Set task 1: List every word in the moonlight drive passage that starts with a capital letter but does not begin a sentence.

Text provided:
· · · · ·
"Oh, do, Miss
Morgan, forget all about me!" as though it was a difficult matter! Who
can he be?
We had a delightful drive in the moonlight, though it was rather long;
and it was quite late when we drove up to the house, and were most
cordially welcomed by the family. We sat up late on the balcony
listening for the report of cannon, which, however, did not come. Baton
Rouge is to be attacked to-morrow, "they say." Pray Heaven it will all
be over by that time! Nobody seems to doubt it, over here. A while ago
a long procession of guerrillas passed a short distance from the house,
looking for a party of Yankees they heard of in the neighborhood, and
waved their hats, for lack of handkerchiefs, to us as we stood on the
balcony.
· · · · ·
Saved entries:
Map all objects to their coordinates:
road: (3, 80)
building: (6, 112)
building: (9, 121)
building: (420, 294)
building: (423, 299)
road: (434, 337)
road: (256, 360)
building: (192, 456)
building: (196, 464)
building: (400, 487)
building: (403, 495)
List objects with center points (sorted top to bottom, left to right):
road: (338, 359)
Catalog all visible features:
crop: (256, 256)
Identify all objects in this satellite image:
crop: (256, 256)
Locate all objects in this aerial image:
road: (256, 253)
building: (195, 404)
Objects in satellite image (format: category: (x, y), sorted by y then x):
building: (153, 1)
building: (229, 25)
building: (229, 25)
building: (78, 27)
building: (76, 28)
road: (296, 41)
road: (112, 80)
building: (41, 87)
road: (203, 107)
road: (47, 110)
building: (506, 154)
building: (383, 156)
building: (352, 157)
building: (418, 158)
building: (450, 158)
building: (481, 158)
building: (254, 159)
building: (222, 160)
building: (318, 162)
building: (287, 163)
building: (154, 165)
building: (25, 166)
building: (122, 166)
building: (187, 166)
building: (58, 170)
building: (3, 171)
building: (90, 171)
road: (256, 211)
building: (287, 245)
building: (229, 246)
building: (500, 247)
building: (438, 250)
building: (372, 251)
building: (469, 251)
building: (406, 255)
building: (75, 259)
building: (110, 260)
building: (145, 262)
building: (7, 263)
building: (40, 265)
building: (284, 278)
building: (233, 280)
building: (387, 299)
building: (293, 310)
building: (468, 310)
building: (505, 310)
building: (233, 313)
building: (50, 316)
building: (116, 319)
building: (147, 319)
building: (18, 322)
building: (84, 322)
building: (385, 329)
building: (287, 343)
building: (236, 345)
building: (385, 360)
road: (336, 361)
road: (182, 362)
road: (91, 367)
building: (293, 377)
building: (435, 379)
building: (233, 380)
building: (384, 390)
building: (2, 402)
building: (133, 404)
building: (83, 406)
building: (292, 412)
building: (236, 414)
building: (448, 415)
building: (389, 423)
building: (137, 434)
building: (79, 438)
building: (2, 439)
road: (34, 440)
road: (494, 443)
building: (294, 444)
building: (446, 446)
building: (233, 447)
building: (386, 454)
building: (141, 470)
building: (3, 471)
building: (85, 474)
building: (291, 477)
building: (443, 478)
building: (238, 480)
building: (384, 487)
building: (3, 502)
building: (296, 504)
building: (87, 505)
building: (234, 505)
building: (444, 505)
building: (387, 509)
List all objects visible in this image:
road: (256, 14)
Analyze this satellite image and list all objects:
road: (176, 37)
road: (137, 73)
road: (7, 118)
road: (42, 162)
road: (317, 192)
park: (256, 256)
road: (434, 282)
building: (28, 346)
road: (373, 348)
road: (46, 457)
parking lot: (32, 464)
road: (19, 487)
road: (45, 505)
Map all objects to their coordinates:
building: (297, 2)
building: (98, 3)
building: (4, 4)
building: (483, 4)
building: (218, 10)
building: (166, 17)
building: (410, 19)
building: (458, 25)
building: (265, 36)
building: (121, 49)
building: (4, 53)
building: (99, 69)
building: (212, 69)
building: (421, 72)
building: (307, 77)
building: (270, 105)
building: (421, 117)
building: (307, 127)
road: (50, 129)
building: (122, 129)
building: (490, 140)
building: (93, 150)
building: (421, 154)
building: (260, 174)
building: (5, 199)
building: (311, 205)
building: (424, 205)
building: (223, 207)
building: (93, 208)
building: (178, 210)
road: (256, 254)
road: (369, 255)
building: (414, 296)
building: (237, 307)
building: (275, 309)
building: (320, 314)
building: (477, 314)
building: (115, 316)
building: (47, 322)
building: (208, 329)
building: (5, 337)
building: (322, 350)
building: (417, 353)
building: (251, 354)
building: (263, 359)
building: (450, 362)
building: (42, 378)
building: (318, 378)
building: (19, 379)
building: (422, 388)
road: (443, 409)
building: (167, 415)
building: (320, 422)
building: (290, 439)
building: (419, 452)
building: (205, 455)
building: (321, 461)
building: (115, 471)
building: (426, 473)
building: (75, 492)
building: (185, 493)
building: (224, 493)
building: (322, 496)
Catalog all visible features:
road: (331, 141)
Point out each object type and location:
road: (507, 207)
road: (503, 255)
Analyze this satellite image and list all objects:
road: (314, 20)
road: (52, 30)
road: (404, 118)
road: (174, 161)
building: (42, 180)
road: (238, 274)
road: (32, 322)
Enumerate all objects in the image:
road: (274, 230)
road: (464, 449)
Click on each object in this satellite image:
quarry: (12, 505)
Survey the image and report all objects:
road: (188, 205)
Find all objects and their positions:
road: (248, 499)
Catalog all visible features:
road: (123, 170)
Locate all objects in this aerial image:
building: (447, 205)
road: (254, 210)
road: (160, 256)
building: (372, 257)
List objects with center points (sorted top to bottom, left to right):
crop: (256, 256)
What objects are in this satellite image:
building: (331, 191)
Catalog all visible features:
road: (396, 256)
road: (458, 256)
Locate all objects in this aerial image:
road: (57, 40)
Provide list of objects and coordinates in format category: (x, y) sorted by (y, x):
· · · · ·
Set task 2: Copy the records word for word, starting at their first line and ending at the line that contains "building: (195, 404)".

Problem solution 1: Miss, Morgan, Rouge, Heaven, Yankees

Problem solution 2:
Map all objects to their coordinates:
road: (3, 80)
building: (6, 112)
building: (9, 121)
building: (420, 294)
building: (423, 299)
road: (434, 337)
road: (256, 360)
building: (192, 456)
building: (196, 464)
building: (400, 487)
building: (403, 495)
List objects with center points (sorted top to bottom, left to right):
road: (338, 359)
Catalog all visible features:
crop: (256, 256)
Identify all objects in this satellite image:
crop: (256, 256)
Locate all objects in this aerial image:
road: (256, 253)
building: (195, 404)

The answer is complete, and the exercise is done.